Venezuelan President Nicolás Maduro announced Tuesday a "public debate" starting February 15 regarding changes to the constitution he began promoting soon after his third term began despite accusations of fraud.
Reading an article in the Venezuelan constitution adopted in 1999, Maduro said he would have "a public debate based on the constitutional reform that we're going to kick off on February 15 of this year."
Maduro said he wanted "to definitively integrate the popular power" into the constitution, referring to the roughly 49,000 communal councils.
The majority of these locally elected councils consist of government supporters and are responsible for overseeing improvements to public services and distributing subsidised food in urban areas.
The reform will be submitted to a referendum this year on a date yet to be announced.
While Maduro claims "the constitutional reform is to broaden Venezuelan democracy, perfect the Bolivarian constitutional model, and to design the society of the future," critics say the ill-defined project is a move toward restricting democracy in the country.
On January 15, five days after Maduro was sworn in for another six-year term, the president created a commission to reform the current constitution, chaired by Attorney General Tarek William Saab, who also participated in the drafting of the 1999 constitution.
Vice President Delcy Rodríguez and Maduro's wife, Cilia Flores, will also be members of the secretariat.

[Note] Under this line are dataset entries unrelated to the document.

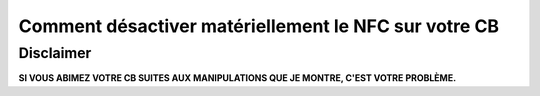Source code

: =====================================================
Comment désactiver matériellement le NFC sur votre CB
=====================================================

Disclaimer
==========

**SI VOUS ABIMEZ VOTRE CB SUITES AUX MANIPULATIONS QUE JE MONTRE, C'EST VOTRE PROBLÈME.**
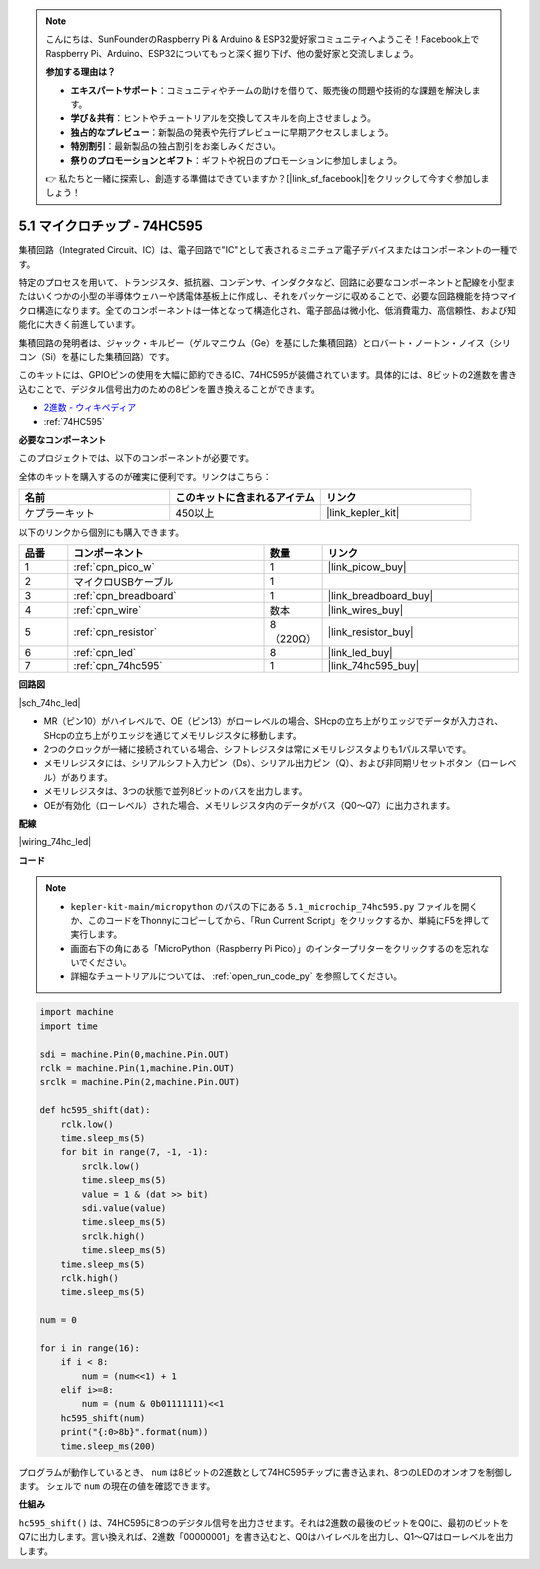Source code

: .. note::

    こんにちは、SunFounderのRaspberry Pi & Arduino & ESP32愛好家コミュニティへようこそ！Facebook上でRaspberry Pi、Arduino、ESP32についてもっと深く掘り下げ、他の愛好家と交流しましょう。

    **参加する理由は？**

    - **エキスパートサポート**：コミュニティやチームの助けを借りて、販売後の問題や技術的な課題を解決します。
    - **学び＆共有**：ヒントやチュートリアルを交換してスキルを向上させましょう。
    - **独占的なプレビュー**：新製品の発表や先行プレビューに早期アクセスしましょう。
    - **特別割引**：最新製品の独占割引をお楽しみください。
    - **祭りのプロモーションとギフト**：ギフトや祝日のプロモーションに参加しましょう。

    👉 私たちと一緒に探索し、創造する準備はできていますか？[|link_sf_facebook|]をクリックして今すぐ参加しましょう！

.. _py_74hc_led:

5.1 マイクロチップ - 74HC595
===============================

集積回路（Integrated Circuit、IC）は、電子回路で"IC"として表されるミニチュア電子デバイスまたはコンポーネントの一種です。

特定のプロセスを用いて、トランジスタ、抵抗器、コンデンサ、インダクタなど、回路に必要なコンポーネントと配線を小型またはいくつかの小型の半導体ウェハーや誘電体基板上に作成し、それをパッケージに収めることで、必要な回路機能を持つマイクロ構造になります。全てのコンポーネントは一体となって構造化され、電子部品は微小化、低消費電力、高信頼性、および知能化に大きく前進しています。

集積回路の発明者は、ジャック・キルビー（ゲルマニウム（Ge）を基にした集積回路）とロバート・ノートン・ノイス（シリコン（Si）を基にした集積回路）です。

このキットには、GPIOピンの使用を大幅に節約できるIC、74HC595が装備されています。具体的には、8ビットの2進数を書き込むことで、デジタル信号出力のための8ピンを置き換えることができます。

* `2進数 - ウィキペディア <https://ja.wikipedia.org/wiki/%E4%BA%8C%E9%80%B2%E6%95%B0>`_

* :ref:`74HC595`

**必要なコンポーネント**

このプロジェクトでは、以下のコンポーネントが必要です。

全体のキットを購入するのが確実に便利です。リンクはこちら：

.. list-table::
    :widths: 20 20 20
    :header-rows: 1

    *   - 名前	
        - このキットに含まれるアイテム
        - リンク
    *   - ケプラーキット	
        - 450以上
        - |link_kepler_kit|

以下のリンクから個別にも購入できます。

.. list-table::
    :widths: 5 20 5 20
    :header-rows: 1

    *   - 品番
        - コンポーネント	
        - 数量
        - リンク

    *   - 1
        - :ref:`cpn_pico_w`
        - 1
        - |link_picow_buy|
    *   - 2
        - マイクロUSBケーブル
        - 1
        - 
    *   - 3
        - :ref:`cpn_breadboard`
        - 1
        - |link_breadboard_buy|
    *   - 4
        - :ref:`cpn_wire`
        - 数本
        - |link_wires_buy|
    *   - 5
        - :ref:`cpn_resistor`
        - 8（220Ω）
        - |link_resistor_buy|
    *   - 6
        - :ref:`cpn_led`
        - 8
        - |link_led_buy|
    *   - 7
        - :ref:`cpn_74hc595`
        - 1
        - |link_74hc595_buy|

**回路図**

|sch_74hc_led|

* MR（ピン10）がハイレベルで、OE（ピン13）がローレベルの場合、SHcpの立ち上がりエッジでデータが入力され、SHcpの立ち上がりエッジを通じてメモリレジスタに移動します。
* 2つのクロックが一緒に接続されている場合、シフトレジスタは常にメモリレジスタよりも1パルス早いです。
* メモリレジスタには、シリアルシフト入力ピン（Ds）、シリアル出力ピン（Q）、および非同期リセットボタン（ローレベル）があります。
* メモリレジスタは、3つの状態で並列8ビットのバスを出力します。
* OEが有効化（ローレベル）された場合、メモリレジスタ内のデータがバス（Q0〜Q7）に出力されます。

**配線**

|wiring_74hc_led|

**コード**

.. note::

    * ``kepler-kit-main/micropython`` のパスの下にある ``5.1_microchip_74hc595.py`` ファイルを開くか、このコードをThonnyにコピーしてから、「Run Current Script」をクリックするか、単純にF5を押して実行します。
    
    * 画面右下の角にある「MicroPython（Raspberry Pi Pico）」のインタープリターをクリックするのを忘れないでください。
    
    * 詳細なチュートリアルについては、 :ref:`open_run_code_py` を参照してください。

.. code-block:: python

    import machine
    import time

    sdi = machine.Pin(0,machine.Pin.OUT)
    rclk = machine.Pin(1,machine.Pin.OUT)
    srclk = machine.Pin(2,machine.Pin.OUT)

    def hc595_shift(dat): 
        rclk.low()
        time.sleep_ms(5)
        for bit in range(7, -1, -1):
            srclk.low()
            time.sleep_ms(5)
            value = 1 & (dat >> bit)
            sdi.value(value)
            time.sleep_ms(5)
            srclk.high()
            time.sleep_ms(5)
        time.sleep_ms(5)
        rclk.high()
        time.sleep_ms(5)

    num = 0

    for i in range(16):
        if i < 8:
            num = (num<<1) + 1
        elif i>=8:
            num = (num & 0b01111111)<<1
        hc595_shift(num)
        print("{:0>8b}".format(num))
        time.sleep_ms(200)

プログラムが動作しているとき、 ``num`` は8ビットの2進数として74HC595チップに書き込まれ、8つのLEDのオンオフを制御します。
シェルで ``num`` の現在の値を確認できます。

**仕組み**

``hc595_shift()`` は、74HC595に8つのデジタル信号を出力させます。それは2進数の最後のビットをQ0に、最初のビットをQ7に出力します。言い換えれば、2進数「00000001」を書き込むと、Q0はハイレベルを出力し、Q1〜Q7はローレベルを出力します。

Maduro was declared the winner of last July’s presidential election, with the National Electoral Council giving him 52 percent of the vote despite never releasing polling station data, claiming it was the victim of a computer hack.
The opposition, which has released its own polling-station-level data, said its candidate Edmundo González Urrutia won in a landslide.
Protests after the election left 28 people dead and nearly 200 injured. More than 2,400 people were arrested, with 1,900 having been released since.